The panorama painting was sure to be profitable, but as for other paintings, Barnum had decided to backtrack his idea of opening a gallery in New York. In a November 29th, 1845 letter he had expressed his enthusiasm to Hitchcock for such an endeavor, and was in the process of having master works in French museums copied. But his trusted manager must have dissuaded him, for Barnum told Huet,
I have heard from America that it will be a bad speculation for me to attempt to form a picture gallery there, especially with copies. When therefore the artists have finished my pictures, you will please tell them that I want no more, until I have sent those to America on trial.
Making good on those he had already ordered, he wrote,
The 1500 francs which Stratton handed you was to pay to the artists when they have finished the pictures satisfactorily. When the pictures are finished I wish my friends “Draper & Co” of 30 Rue Hauteville to ship them to New York, directed as usual to “Mr F Hitchcock, American Museum, New York.”
On the same day, January 20th, Barnum sent a brief note to his friend Brettell, a printer in London, to say, “I am anxiously awaiting the proofs of the new play.” Barnum had commissioned the popular writer Albert Smith to write a play for Gen. Tom Thumb, and presumably he expected to get it on stage when the entourage returned to London. Two weeks earlier, he had written Brettell to let him know that “. . . Smith agreed to give you the copy for the new play and have you print it by degrees & forward proofs to me. I hope he will do so.” Barnum would thus be sending more business to Brettell, who had recently been asked to print up souvenir booklets for Gen. Tom Thumb. Barnum’s tone was sardonic when he informed Brettell,
I enclose you the book corrected & amended. Mr. Stratton [Gen. Tom Thumb’s father] has just discovered that in it I am called the guardian of Genl Tom Thumb and he says “By God it shall be took out, or my boy shall never sell a damned book—you might as well say he has got no father and [be] done with it.” Now if it should be said that he had no father, or at least not much of one, it would not be far out of the way. But I pray you sink the “Guardian” for truth to tell the father needs one much more than the son.
The topic of the conjoined infants in Paris, whom Barnum had so desperately wanted to exhibit, takes a different turn in the letter to Huet, for he says he has heard nothing about them from Mon. Pinte, a professor turned would-be showman who was employed by him in France. “But it is no matter,” Barnum admitted, “I am not half so anxious about it as I was.” (Not long after this, Barnum learned the twins had passed away.)
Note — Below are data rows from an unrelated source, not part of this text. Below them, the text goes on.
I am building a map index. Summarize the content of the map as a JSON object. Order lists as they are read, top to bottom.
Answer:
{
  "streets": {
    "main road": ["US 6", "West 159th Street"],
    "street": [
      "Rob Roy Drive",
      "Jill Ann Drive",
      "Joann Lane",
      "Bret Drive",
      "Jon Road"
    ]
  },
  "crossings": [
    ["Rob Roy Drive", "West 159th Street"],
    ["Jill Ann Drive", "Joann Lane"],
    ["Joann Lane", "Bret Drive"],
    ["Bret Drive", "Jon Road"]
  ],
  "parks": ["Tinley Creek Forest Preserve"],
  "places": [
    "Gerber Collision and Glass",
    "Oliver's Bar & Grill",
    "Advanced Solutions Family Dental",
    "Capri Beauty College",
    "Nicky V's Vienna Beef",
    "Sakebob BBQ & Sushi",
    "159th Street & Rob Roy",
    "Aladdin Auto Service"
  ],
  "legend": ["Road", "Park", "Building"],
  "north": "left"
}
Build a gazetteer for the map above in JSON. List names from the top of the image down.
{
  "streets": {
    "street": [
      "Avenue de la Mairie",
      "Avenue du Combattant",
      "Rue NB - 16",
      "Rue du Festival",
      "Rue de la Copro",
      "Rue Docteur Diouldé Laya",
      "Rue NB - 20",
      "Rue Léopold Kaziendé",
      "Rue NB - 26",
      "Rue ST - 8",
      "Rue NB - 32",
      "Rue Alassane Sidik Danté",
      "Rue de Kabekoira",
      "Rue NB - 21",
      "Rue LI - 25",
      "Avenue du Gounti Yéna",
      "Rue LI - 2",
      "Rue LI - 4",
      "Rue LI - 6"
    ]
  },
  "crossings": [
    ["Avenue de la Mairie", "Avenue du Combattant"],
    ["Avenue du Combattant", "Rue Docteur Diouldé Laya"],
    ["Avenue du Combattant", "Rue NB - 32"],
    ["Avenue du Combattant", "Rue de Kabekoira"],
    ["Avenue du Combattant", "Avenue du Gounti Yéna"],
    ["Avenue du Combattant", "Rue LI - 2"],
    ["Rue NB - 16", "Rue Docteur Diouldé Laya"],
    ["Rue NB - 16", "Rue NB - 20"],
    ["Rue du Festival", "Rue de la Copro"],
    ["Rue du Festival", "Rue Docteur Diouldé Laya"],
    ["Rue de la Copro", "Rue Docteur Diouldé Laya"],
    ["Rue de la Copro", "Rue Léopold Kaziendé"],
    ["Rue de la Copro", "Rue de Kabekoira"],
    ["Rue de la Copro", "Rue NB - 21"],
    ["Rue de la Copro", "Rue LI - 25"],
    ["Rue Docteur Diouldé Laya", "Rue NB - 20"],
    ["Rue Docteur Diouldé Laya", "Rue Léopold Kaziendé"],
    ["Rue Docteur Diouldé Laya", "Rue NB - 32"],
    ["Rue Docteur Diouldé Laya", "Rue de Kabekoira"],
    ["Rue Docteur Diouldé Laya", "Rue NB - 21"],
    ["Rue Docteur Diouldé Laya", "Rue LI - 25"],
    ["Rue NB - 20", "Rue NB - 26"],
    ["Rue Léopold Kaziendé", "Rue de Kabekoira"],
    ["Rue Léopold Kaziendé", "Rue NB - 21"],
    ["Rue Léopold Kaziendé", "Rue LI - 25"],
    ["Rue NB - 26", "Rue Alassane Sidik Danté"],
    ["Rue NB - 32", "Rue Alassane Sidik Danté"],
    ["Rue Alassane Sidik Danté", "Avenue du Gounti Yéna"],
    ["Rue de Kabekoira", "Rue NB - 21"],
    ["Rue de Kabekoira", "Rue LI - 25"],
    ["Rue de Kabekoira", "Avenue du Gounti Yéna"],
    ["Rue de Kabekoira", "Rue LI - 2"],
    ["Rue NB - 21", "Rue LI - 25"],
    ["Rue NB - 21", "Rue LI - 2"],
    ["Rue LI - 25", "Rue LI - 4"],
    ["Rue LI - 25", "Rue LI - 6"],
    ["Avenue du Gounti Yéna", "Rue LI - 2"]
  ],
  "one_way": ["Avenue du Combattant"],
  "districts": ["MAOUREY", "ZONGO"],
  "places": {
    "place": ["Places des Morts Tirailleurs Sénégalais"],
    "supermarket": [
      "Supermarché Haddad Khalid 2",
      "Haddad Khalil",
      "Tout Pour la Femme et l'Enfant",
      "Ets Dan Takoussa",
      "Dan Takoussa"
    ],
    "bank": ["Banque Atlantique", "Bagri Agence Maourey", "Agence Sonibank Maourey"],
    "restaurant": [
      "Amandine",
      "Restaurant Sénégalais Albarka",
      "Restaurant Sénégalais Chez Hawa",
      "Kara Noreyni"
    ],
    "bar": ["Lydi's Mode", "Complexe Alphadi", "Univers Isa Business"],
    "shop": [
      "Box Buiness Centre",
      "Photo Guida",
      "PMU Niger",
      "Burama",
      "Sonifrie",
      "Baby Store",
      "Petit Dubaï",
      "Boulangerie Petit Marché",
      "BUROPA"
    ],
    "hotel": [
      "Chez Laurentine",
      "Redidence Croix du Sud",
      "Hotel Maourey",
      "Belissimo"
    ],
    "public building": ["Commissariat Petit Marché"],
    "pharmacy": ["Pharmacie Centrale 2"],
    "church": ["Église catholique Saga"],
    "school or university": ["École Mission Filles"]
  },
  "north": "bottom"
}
A likely reason for Barnum’s change in focus was that he was now intensely occupied in planning for the Baltimore Museum, which his uncle Alanson Taylor had just acquired and in which Barnum was to be an equal owner. They were to share the $9000 cost (collection only, not the building). He told his uncle,
I believe the investment (if the concern is judiciously managed) to be a capital one, and that this will be at last, the solid foundation on which you will build a fortune. At all events if any men living can make money there it is us; first because you will personally attend to the affairs, and see that not a penny is lost through trusting the money drawer in dishonest hands, nor not a shilling expended which is not judiciously laid out . . . and second because I have facilities for furnishing attractions which no other man possesses, and which first having recd the stamp of approbation from New York papers will go down well in Baltimore.
In the twelve-page letter to Alanson Taylor begun on January 21st, Barnum shares abundant advice and opinions on just about every aspect of running the museum. However, in this blogpost we’ll focus on the comments pertaining to attractions. As he advised his uncle,
I think that dissolving views, [the] microscope, and the other optical instruments which are now exhibiting in my [American] museum would always do well with you. If you think so—say the word & I will get them in London—though by the way if you can find a proper man in America to make the Gas, and exhibit Dissolving Views, perhaps Hitchcock can spare sufficient views, to give you a start & perhaps also lanterns can be bought in N. Y. You can learn about that & let me know what to do. I can get a good man in London for about $8.50 per week to go to America & show views, microscope & c and make the gas for the lanterns. He is also a bird stuffer. I can also send gratis a good glass blower if you want, which you do if you have not one.
It is ironic that Barnum, who often advertised the very great expense of the novelties he purchased, admitted to Taylor, “One grand secret of success is to make the most of everything which you provide for the public,” adding, “It is not the most expensive attractions which pay best—but quite the contrary as a general thing . . . .” As examples, he mentioned a model of Dublin (similar to the model of Venice he had just acquired), and his “Gypsy Girl,” which was an automaton. Barnum offered advice about the latter, noting,
My machinery for the Gypsey[sic] Girl might I think tell to advantage in your museum. If you thought best not to exhibit it as a fortune teller—merely exhibit it as a mysterious curiosity under the name of the “Invisible Lady.”
He also recommended enlivening the Baltimore Museum’s exterior by copying his successes at the American Museum.
If I recollect right, the top of your museum may be made into a promenade & Garden (a la the American Museum) in summer and by all means, don’t fail to have a good high flag pole, and some big flags, and if you think best—have a larger lantern to put on the flag pole & pull to the top brilliantly illuminated at night like mine. Indeed I fancy that there are a number of good dodges about the American Museum that can be profitably copied in ours for truth to say I never yet have seen a place of amusement so well calculated to attract the beholders outside, & please those inside, as the American Museum in New York, and it has not begun to be what it shall be if I live & have my health.
Barnum famously employed a band of musicians to play outside on the balconies of his American Museum, but while in Europe he got the idea to replace them with a mechanized music maker. Though not entirely automatic, he liked the idea that he would only have to pay a boy to operate it instead of paying several musicians. (See Plans Good and Bad, January 22, 2021.) But at the time he was writing to his uncle he did not know if his “hunch” that this was a smart investment was correct. He told Taylor,
I sent a set of mechanical Trumpets to Hitchcock (to take the place of the Band outside the museum)—they are worked by a boy who only has to turn a crank; if they are as good as I believe, a set would do well for the outside of the Baltimore Museum. You can learn from Hitchcock & let me know.
Barnum’s enthusiasm continued as he gleefully told Taylor he now had under contract “a couple of remarkably fine and handsome fat children,” brothers whom he would send to New York in April with their mother and two siblings. He would pay the family $5 per week, for a year, and would also pay for their clothing, food, and laundry, and passages to and from America (in steerage). Finally, he assured his uncle that, “Any other novelties which I can pick up cheap—I shall be sure to secure, and if they can be hired at a round price to Peale occasionally, that will take so much off from the cost to our museum.”